On the evening of Wednesday, January 27, when Brazilian President Luiz Inácio Lula da Silva was already being rushed to a hospital in Recife, the online editions of the major newspapers in the Southeast region were still running statements he had made during a dinner with the governor of Pernambuco and other politicians.
The first information about the indisposition suffered by the president, about 9 pm on Wednesday, was reported only after 2 am Thursday, first on O Estado de S. Paulo’s online portal and later on Globo Online. The reader of the digital edition of the Folha de S. Paulo had access to the news only an hour later, when they reprinted what had being published in the Globo group’s G1 website.
All leads us to think that when they saw the presidential entourage boarding the plane, reporters called it a day. But the plane did not take off and few minutes after 9 pm the president was taken to a hospital in Recife.
At that time, the newsrooms were busy preparing the material on the president’s trip to Davos, Switzerland, where he should be awarded the Global Statesman prize, created to commemorate the 40th anniversary of the World Economic Forum.

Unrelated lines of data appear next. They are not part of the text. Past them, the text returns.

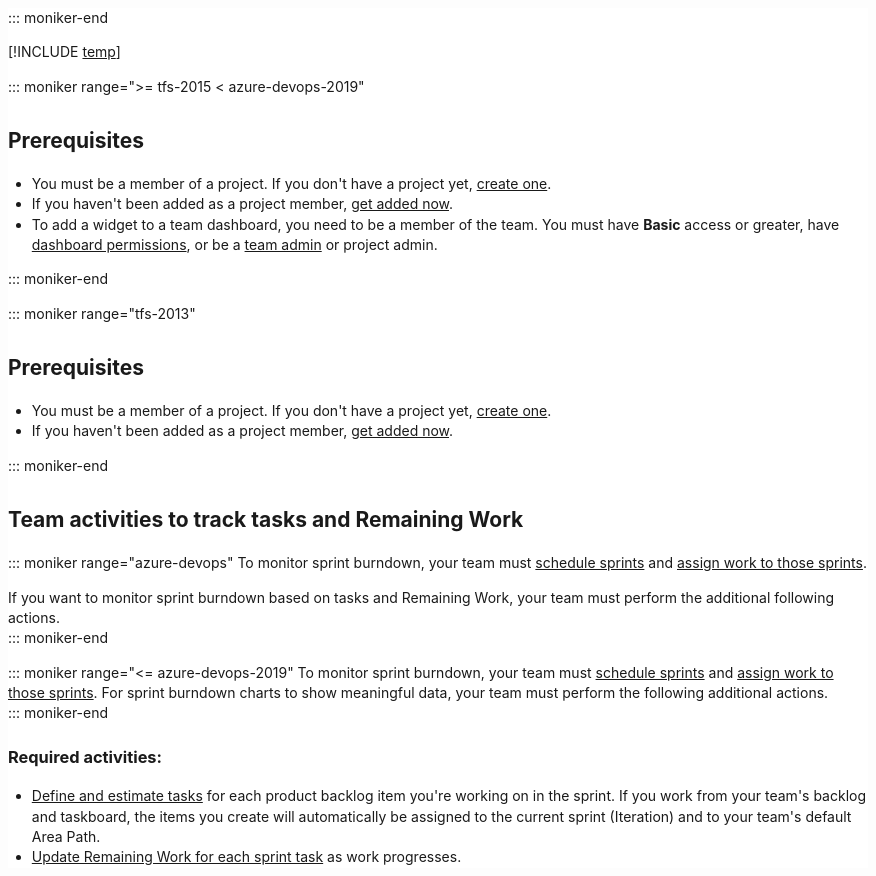 ::: moniker-end

[!INCLUDE [temp](../includes/analytics-widgets-prerequisites.md)]

::: moniker range=">= tfs-2015 < azure-devops-2019"

## Prerequisites

* You must be a member of a project. If you don't have a project yet, [create one](../../organizations/projects/create-project.md).
* If you haven't been added as a project member, [get added now](/azure/devops/organizations/security/add-users-team-project).
* To add a widget to a team dashboard, you need to be a member of the team. You must have **Basic** access or greater, have [dashboard permissions](/azure/devops/report/dashboards/dashboard-permissions), or be a [team admin](/azure/devops/organizations/settings/add-team-administrator) or project admin.

::: moniker-end

::: moniker range="tfs-2013"

## Prerequisites

* You must be a member of a project. If you don't have a project yet, [create one](../../organizations/projects/create-project.md).
* If you haven't been added as a project member, [get added now](/azure/devops/organizations/security/add-users-team-project).

::: moniker-end

## Team activities to track tasks and Remaining Work

::: moniker range="azure-devops"
To monitor sprint burndown, your team must [schedule sprints](../../boards/sprints/define-sprints.md) and [assign work to those sprints](../../boards/sprints/assign-work-sprint.md).

If you want to monitor sprint burndown based on tasks and Remaining Work, your team must perform the additional following actions.  
::: moniker-end

::: moniker range="<= azure-devops-2019"
To monitor sprint burndown, your team must [schedule sprints](../../boards/sprints/define-sprints.md) and [assign work to those sprints](../../boards/sprints/assign-work-sprint.md). For sprint burndown charts to show meaningful data, your team must perform the following additional actions.  
::: moniker-end

### Required activities:

* [Define and estimate tasks](../../boards/sprints/add-tasks.md#define-tasks) for each product backlog item you're working on in the sprint. If you work from your team's backlog and taskboard, the items you create will automatically be assigned to the current sprint (Iteration) and to your team's default Area Path.
* [Update Remaining Work for each sprint task](../../boards/sprints/task-board.md#update-tasks) as work progresses.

The episode is one more indication that’s not enough to develop technologies so that the journalism can fulfill its promise of information “in real time.” If the crisis of hypertension suffered by the president were something more severe Brazil would wake up completely uninformed.
Thursday morning, the major newspapers’ hard copies didn’t have a word on the episode despite all the trappings of journalists who usually follow the president in his trips.

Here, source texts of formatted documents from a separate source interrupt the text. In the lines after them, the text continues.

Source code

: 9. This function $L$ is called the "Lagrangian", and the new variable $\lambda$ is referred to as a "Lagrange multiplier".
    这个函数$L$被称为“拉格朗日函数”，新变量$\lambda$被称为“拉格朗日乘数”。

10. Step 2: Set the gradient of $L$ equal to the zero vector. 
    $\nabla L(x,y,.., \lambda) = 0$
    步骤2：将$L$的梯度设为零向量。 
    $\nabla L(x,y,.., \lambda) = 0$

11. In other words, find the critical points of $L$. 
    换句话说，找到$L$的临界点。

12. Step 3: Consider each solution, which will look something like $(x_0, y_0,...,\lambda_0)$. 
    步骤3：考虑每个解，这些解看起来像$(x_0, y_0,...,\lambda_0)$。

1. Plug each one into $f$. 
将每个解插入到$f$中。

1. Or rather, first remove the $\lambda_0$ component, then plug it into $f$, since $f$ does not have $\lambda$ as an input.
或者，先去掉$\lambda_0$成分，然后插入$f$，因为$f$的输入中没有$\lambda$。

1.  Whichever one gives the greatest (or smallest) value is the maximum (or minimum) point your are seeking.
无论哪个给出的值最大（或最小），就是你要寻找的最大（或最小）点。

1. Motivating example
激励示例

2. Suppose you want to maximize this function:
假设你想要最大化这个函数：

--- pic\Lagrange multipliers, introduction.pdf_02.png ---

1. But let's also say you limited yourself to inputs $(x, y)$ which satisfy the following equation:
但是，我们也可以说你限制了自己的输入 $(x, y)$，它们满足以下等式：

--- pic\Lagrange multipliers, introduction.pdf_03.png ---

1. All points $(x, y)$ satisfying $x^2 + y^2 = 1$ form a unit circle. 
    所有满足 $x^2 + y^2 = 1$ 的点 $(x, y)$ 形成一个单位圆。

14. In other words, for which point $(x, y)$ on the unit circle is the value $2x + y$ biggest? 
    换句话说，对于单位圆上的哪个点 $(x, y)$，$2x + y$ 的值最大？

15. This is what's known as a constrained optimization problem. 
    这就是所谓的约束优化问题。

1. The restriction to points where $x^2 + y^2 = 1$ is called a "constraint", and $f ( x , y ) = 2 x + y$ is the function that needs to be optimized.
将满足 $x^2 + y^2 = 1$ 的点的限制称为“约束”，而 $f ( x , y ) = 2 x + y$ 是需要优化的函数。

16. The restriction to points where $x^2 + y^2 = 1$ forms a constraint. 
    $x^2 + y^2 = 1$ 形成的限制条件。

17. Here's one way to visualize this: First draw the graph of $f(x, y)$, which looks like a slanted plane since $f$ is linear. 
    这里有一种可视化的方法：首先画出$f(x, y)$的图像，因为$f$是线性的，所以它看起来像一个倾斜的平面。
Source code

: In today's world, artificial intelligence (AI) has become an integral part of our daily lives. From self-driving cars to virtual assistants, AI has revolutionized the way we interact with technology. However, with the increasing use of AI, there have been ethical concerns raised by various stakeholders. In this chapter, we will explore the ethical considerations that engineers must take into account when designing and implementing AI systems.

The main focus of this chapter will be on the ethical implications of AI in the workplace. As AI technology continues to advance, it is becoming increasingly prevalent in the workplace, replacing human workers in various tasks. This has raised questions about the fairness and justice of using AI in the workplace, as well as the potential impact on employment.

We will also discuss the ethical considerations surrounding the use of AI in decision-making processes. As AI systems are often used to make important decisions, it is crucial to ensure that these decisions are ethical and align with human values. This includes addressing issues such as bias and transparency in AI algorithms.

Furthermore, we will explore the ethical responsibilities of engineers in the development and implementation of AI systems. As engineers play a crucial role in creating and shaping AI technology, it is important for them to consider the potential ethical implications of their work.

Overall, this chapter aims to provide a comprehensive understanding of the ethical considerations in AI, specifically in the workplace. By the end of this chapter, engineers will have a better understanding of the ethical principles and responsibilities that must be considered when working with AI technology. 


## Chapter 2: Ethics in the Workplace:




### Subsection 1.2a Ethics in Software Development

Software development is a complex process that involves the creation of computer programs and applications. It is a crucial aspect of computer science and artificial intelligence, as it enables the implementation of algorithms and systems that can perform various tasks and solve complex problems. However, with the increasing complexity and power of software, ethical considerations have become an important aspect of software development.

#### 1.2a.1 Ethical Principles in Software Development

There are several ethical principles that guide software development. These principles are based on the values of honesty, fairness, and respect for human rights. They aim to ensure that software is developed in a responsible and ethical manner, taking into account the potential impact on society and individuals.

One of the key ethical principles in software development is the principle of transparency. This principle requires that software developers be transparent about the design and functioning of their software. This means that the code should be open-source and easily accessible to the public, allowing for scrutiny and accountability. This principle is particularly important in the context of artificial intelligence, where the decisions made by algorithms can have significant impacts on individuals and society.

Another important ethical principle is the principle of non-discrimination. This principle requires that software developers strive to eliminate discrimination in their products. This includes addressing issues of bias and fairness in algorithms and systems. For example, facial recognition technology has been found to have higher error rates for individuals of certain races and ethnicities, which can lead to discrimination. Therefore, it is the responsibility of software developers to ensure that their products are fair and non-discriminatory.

Apparently, the first version of the crisis suffered by the president was published by the blog of journalist Jamildo Melo, from Recife’s Jornal do Commercio, shortly after midnight. Forty minutes later, the twitterer fabriciovas, from Argentina, echoed the information.
It seems that the so-called mainstream media was unceremoniously scooped out.
Luciano Martins Costa is the host of Observatório da Imprensa no Rádio, a radio broadcast that analyses the media.